Document extract »
DMF_NOFLUSH_SUSPENDING
----------------------
If the DM_NOFLUSH_FLAG ioctl option is specified at suspend time, the
DMF_NOFLUSH_SUSPENDING flag is set in md->flags during dm_suspend(). It
is always cleared before dm_suspend() returns.
The flag must be visible while the target is flushing pending I/Os so it
is set before presuspend where the flush starts and unset after the wait
for md->pending where the flush ends.
Target drivers can check this flag by calling dm_noflush_suspending().
DM_MAPIO_REQUEUE / DM_ENDIO_REQUEUE
-----------------------------------
A target's map() function can now return DM_MAPIO_REQUEUE to request the
device mapper core queue the bio.
Similarly, a target's end_io() function can return DM_ENDIO_REQUEUE to request
the same. This has been labelled 'pushback'.
The __map_bio() and clone_endio() functions in the core treat these return
values as errors and call dec_pending() to end the I/O.
dec_pending
-----------
dec_pending() saves the pushback request in struct dm_io->error. Once all
the split clones have ended, dec_pending() will put the original bio on
the md->pushback list. Note that this supercedes any I/O errors.
It is possible for the suspend with DM_NOFLUSH_FLAG to be aborted while
in progress (e.g. by user interrupt). dec_pending() checks for this and
returns -EIO if it happened.
pushdback list and pushback_lock
--------------------------------
The bio is queued on md->pushback temporarily in dec_pending(), and after
all pending I/Os return, md->pushback is merged into md->deferred in
dm_suspend() for re-issuing at resume time.
md->pushback_lock protects md->pushback.
The lock should be held with irq disabled because dec_pending() can be
called from interrupt context.

Source data »
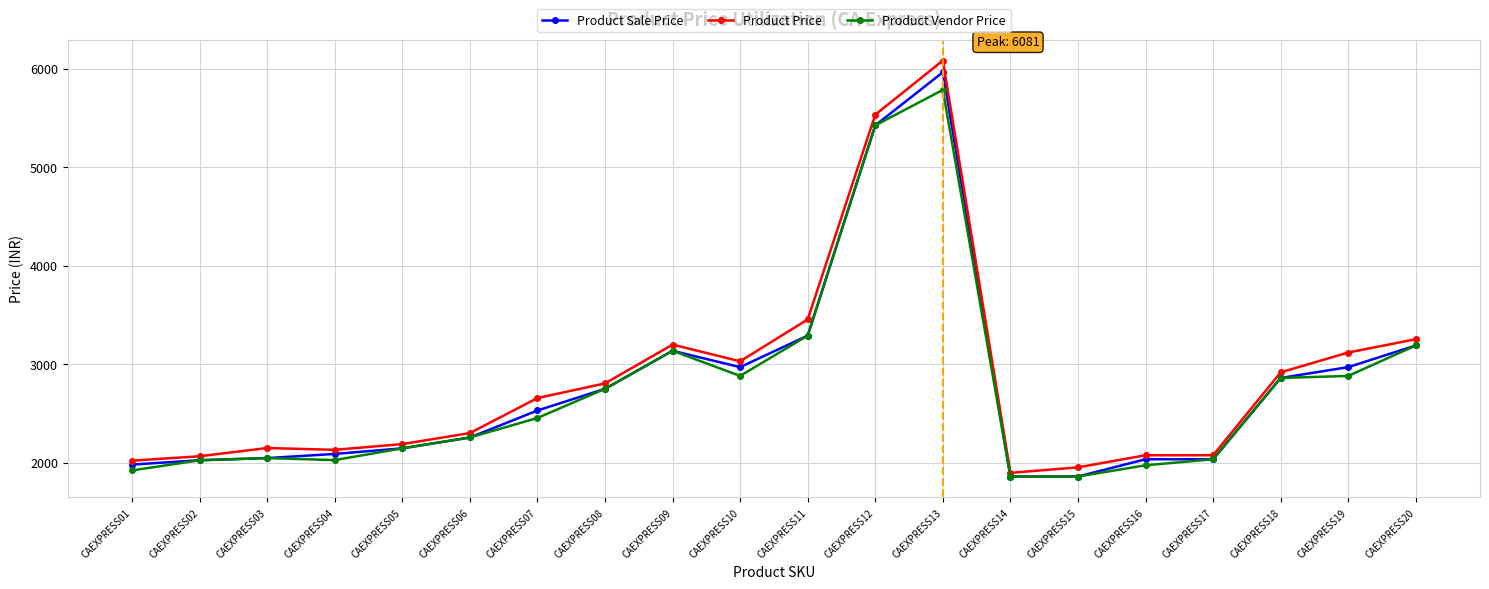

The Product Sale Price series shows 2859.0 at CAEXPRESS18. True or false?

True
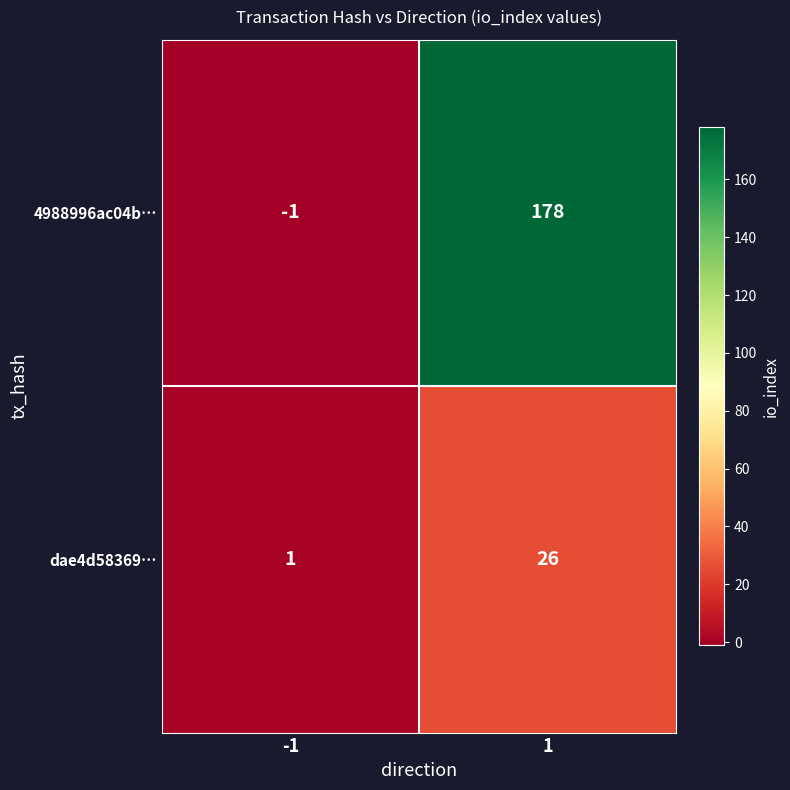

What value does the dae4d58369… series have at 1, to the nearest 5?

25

Task directions »
In the device mapper noflush suspend text, what does dec_pending() return if a suspend with DM_NOFLUSH_FLAG is aborted while in progress? This material isn't needed here.

Your response »
It returns -EIO.